## PROBLEM DESCRIPTION:
Format the text read from each page in the records as a JSON list of strings, one string per line and no strings for blank lines, and leave the pictures out of your answer.

(Dataset entries)
----------
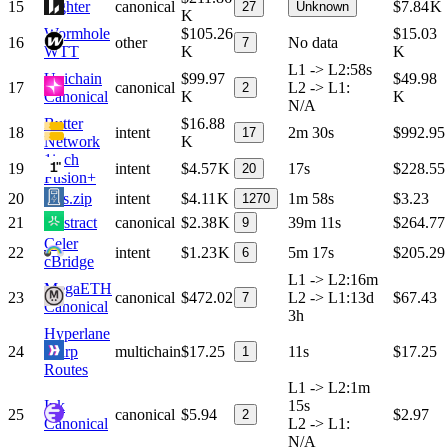
15
Lighter
canonical
$7.84 K
27
Unknown
K
Wormhole
$105.26
$15.03
16
other
No data
7
WTT
K
K
L1 -> L2
:
58s
Unichain
$99.97
$49.98
17
canonical
L2 -> L1
:
2
Canonical
K
K
N/A
Butter
$16.88
18
intent
2m 30s
$992.95
17
Network
K
1inch
19
intent
$4.57 K
17s
$228.55
20
Fusion+
20
Gas.zip
intent
$4.11 K
1m 58s
$3.23
1270
21
Abstract
canonical
$2.38 K
39m 11s
$264.77
9
Celer
22
intent
$1.23 K
5m 17s
$205.29
6
cBridge
L1 -> L2
:
16m
MegaETH
23
canonical
$472.02
L2 -> L1
:
13d
$67.43
7
Canonical
3h
Hyperlane
24
Warp
multichain
$17.25
11s
$17.25
1
Routes
L1 -> L2
:
1m
Ink
15s
25
canonical
$5.94
$2.97
2
Canonical
L2 -> L1
:
N/A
----------
## YOUR SOLUTION:
[
  "15",
  "Lighter",
  "canonical",
  "$7.84 K",
  "27",
  "Unknown",
  "K",
  "Wormhole",
  "$105.26",
  "$15.03",
  "16",
  "other",
  "No data",
  "7",
  "WTT",
  "K",
  "K",
  "L1 -> L2",
  ":",
  "58s",
  "Unichain",
  "$99.97",
  "$49.98",
  "17",
  "canonical",
  "L2 -> L1",
  ":",
  "2",
  "Canonical",
  "K",
  "K",
  "N/A",
  "Butter",
  "$16.88",
  "18",
  "intent",
  "2m 30s",
  "$992.95",
  "17",
  "Network",
  "K",
  "1inch",
  "19",
  "intent",
  "$4.57 K",
  "17s",
  "$228.55",
  "20",
  "Fusion+",
  "20",
  "Gas.zip",
  "intent",
  "$4.11 K",
  "1m 58s",
  "$3.23",
  "1270",
  "21",
  "Abstract",
  "canonical",
  "$2.38 K",
  "39m 11s",
  "$264.77",
  "9",
  "Celer",
  "22",
  "intent",
  "$1.23 K",
  "5m 17s",
  "$205.29",
  "6",
  "cBridge",
  "L1 -> L2",
  ":",
  "16m",
  "MegaETH",
  "23",
  "canonical",
  "$472.02",
  "L2 -> L1",
  ":",
  "13d",
  "$67.43",
  "7",
  "Canonical",
  "3h",
  "Hyperlane",
  "24",
  "Warp",
  "multichain",
  "$17.25",
  "11s",
  "$17.25",
  "1",
  "Routes",
  "L1 -> L2",
  ":",
  "1m",
  "Ink",
  "15s",
  "25",
  "canonical",
  "$5.94",
  "$2.97",
  "2",
  "Canonical",
  "L2 -> L1",
  ":",
  "N/A"
]